§ WHAT TO PRODUCE
From the very first line down to the line containing "陕西高校体育教学指导委员会成立", write out the material exactly as it appears, and no more.

===== RECORDS FOR PROCESSING

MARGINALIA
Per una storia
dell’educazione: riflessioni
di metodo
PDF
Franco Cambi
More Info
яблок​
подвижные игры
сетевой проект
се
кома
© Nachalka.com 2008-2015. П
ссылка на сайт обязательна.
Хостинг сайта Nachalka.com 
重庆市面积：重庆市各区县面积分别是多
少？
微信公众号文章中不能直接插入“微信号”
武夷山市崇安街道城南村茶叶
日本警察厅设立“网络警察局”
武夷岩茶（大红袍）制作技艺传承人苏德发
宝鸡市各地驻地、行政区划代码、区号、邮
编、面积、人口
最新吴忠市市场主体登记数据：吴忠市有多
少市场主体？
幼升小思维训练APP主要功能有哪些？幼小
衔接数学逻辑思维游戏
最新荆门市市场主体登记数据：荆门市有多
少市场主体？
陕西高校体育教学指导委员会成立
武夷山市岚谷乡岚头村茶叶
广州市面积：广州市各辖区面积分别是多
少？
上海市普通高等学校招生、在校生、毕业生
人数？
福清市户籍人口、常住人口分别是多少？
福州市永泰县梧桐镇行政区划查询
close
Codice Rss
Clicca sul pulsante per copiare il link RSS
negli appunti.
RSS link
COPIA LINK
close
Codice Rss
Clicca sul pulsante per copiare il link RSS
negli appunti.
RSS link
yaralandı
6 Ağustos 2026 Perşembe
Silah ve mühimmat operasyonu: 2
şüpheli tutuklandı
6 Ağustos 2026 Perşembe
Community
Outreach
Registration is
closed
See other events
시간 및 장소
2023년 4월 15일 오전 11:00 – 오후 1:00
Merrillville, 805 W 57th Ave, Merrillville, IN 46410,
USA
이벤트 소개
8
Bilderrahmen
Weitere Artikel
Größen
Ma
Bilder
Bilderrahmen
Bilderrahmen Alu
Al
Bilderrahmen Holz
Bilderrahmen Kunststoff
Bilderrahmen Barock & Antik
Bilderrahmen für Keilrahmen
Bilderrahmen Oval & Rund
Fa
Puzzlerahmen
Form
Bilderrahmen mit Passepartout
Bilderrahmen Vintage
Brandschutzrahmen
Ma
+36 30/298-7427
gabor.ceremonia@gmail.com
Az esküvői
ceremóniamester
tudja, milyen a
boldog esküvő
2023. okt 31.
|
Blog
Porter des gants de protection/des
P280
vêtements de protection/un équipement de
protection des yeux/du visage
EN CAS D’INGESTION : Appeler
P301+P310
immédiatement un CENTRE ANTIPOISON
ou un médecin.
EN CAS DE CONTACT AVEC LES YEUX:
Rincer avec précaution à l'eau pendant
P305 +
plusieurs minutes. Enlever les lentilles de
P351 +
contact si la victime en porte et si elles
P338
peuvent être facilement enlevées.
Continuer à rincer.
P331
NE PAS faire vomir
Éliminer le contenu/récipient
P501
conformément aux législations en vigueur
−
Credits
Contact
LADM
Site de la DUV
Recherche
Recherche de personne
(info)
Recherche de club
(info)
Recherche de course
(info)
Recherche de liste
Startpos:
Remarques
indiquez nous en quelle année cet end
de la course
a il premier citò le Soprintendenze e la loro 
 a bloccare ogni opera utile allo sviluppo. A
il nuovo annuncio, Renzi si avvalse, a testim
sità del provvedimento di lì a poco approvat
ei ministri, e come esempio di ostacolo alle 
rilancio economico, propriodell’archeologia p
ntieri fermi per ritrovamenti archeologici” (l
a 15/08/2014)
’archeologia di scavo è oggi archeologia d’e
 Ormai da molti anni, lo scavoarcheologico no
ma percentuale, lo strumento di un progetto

==========

§ ANSWER SECTION
MARGINALIA
Per una storia
dell’educazione: riflessioni
di metodo
PDF
Franco Cambi
More Info
яблок​
подвижные игры
сетевой проект
се
кома
© Nachalka.com 2008-2015. П
ссылка на сайт обязательна.
Хостинг сайта Nachalka.com 
重庆市面积：重庆市各区县面积分别是多
少？
微信公众号文章中不能直接插入“微信号”
武夷山市崇安街道城南村茶叶
日本警察厅设立“网络警察局”
武夷岩茶（大红袍）制作技艺传承人苏德发
宝鸡市各地驻地、行政区划代码、区号、邮
编、面积、人口
最新吴忠市市场主体登记数据：吴忠市有多
少市场主体？
幼升小思维训练APP主要功能有哪些？幼小
衔接数学逻辑思维游戏
最新荆门市市场主体登记数据：荆门市有多
少市场主体？
陕西高校体育教学指导委员会成立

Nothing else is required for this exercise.